Your assignment -
Restate each record below word for word, skipping images.

:: Material to process

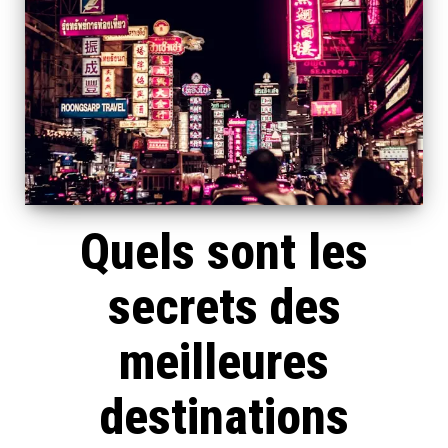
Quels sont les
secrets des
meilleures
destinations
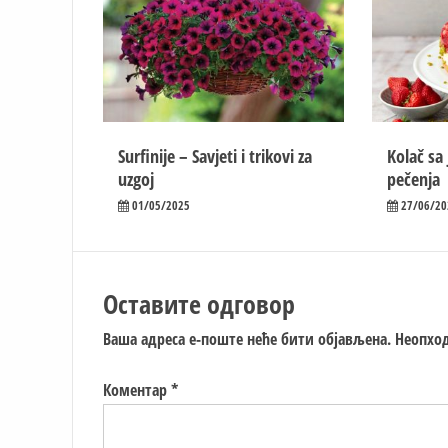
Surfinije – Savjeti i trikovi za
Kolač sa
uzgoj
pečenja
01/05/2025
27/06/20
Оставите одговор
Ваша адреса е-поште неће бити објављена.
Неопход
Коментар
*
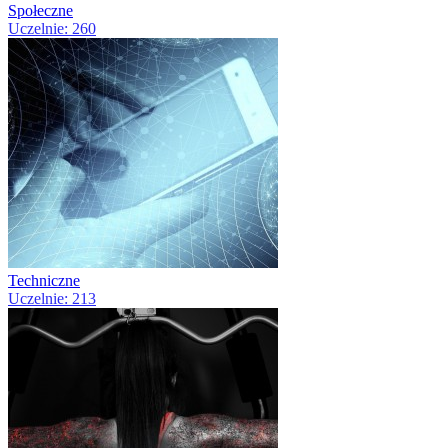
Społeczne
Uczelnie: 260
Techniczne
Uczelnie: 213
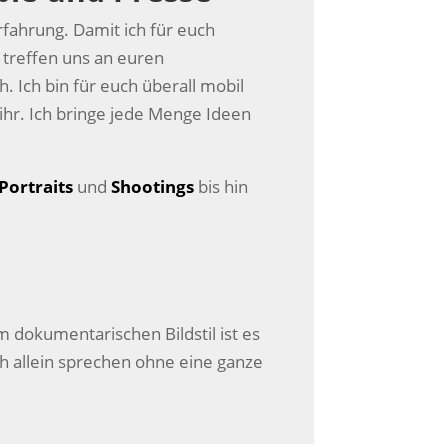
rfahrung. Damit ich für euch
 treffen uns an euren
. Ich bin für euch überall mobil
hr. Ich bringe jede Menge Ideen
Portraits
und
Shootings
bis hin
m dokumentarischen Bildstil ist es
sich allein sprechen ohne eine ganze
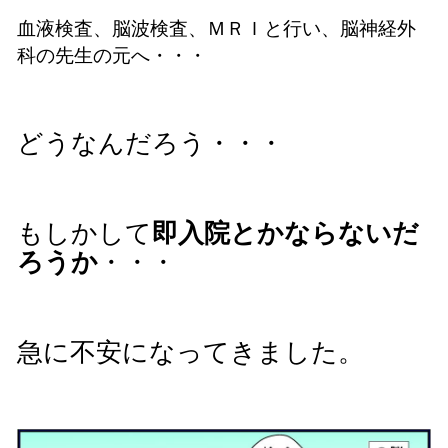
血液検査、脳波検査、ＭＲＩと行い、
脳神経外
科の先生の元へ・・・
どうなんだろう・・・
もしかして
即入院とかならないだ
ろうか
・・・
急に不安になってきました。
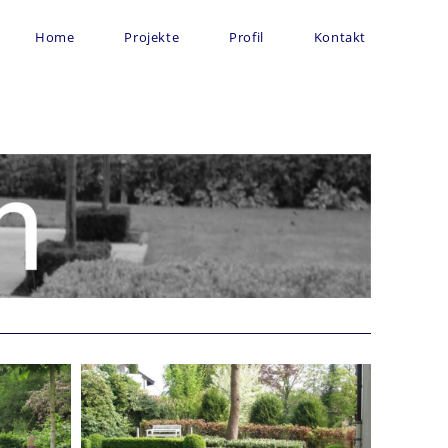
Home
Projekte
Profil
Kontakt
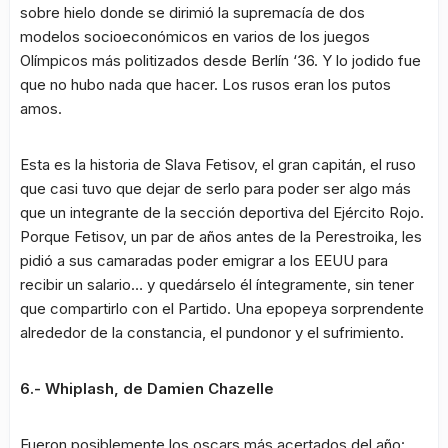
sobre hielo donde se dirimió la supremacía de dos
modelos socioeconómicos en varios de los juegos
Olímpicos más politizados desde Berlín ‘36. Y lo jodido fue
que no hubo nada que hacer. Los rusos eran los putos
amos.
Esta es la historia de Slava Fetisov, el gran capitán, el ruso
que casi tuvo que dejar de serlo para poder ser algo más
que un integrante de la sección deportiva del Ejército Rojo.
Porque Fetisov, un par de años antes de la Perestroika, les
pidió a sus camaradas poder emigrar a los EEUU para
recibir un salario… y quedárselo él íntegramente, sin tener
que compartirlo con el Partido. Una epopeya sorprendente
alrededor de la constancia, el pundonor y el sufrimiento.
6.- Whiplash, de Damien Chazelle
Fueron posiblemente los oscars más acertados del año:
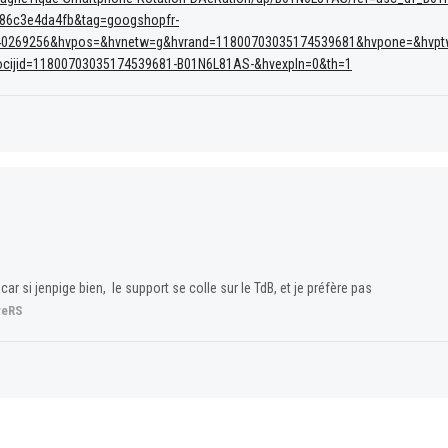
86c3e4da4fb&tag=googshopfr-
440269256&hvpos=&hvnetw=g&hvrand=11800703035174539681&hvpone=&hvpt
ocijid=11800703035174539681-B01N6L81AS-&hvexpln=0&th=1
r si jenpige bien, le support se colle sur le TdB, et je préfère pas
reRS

::::

Output for this task -
Quels sont les
secrets des
meilleures
destinations
Surfinije – Savjeti i trikovi za
Kolač sa
uzgoj
pečenja
01/05/2025
27/06/20
Оставите одговор
Ваша адреса е-поште неће бити објављена.
Неопход
Коментар
*
Społeczne
Uczelnie: 260
Techniczne
Uczelnie: 213
rfahrung. Damit ich für euch
 treffen uns an euren
. Ich bin für euch überall mobil
hr. Ich bringe jede Menge Ideen
Portraits
und
Shootings
bis hin
m dokumentarischen Bildstil ist es
sich allein sprechen ohne eine ganze
血液検査、脳波検査、ＭＲＩと行い、
脳神経外
科の先生の元へ・・・
どうなんだろう・・・
もしかして
即入院とかならないだ
ろうか
・・・
急に不安になってきました。
Home
Projekte
Profil
Kontakt
sobre hielo donde se dirimió la supremacía de dos
modelos socioeconómicos en varios de los juegos
Olímpicos más politizados desde Berlín ‘36. Y lo jodido fue
que no hubo nada que hacer. Los rusos eran los putos
amos.
Esta es la historia de Slava Fetisov, el gran capitán, el ruso
que casi tuvo que dejar de serlo para poder ser algo más
que un integrante de la sección deportiva del Ejército Rojo.
Porque Fetisov, un par de años antes de la Perestroika, les
pidió a sus camaradas poder emigrar a los EEUU para
recibir un salario… y quedárselo él íntegramente, sin tener
que compartirlo con el Partido. Una epopeya sorprendente
alrededor de la constancia, el pundonor y el sufrimiento.
6.- Whiplash, de Damien Chazelle
Fueron posiblemente los oscars más acertados del año:
86c3e4da4fb&tag=googshopfr-
440269256&hvpos=&hvnetw=g&hvrand=11800703035174539681&hvpone=&hvpt
ocijid=11800703035174539681-B01N6L81AS-&hvexpln=0&th=1
r si jenpige bien, le support se colle sur le TdB, et je préfère pas
reRS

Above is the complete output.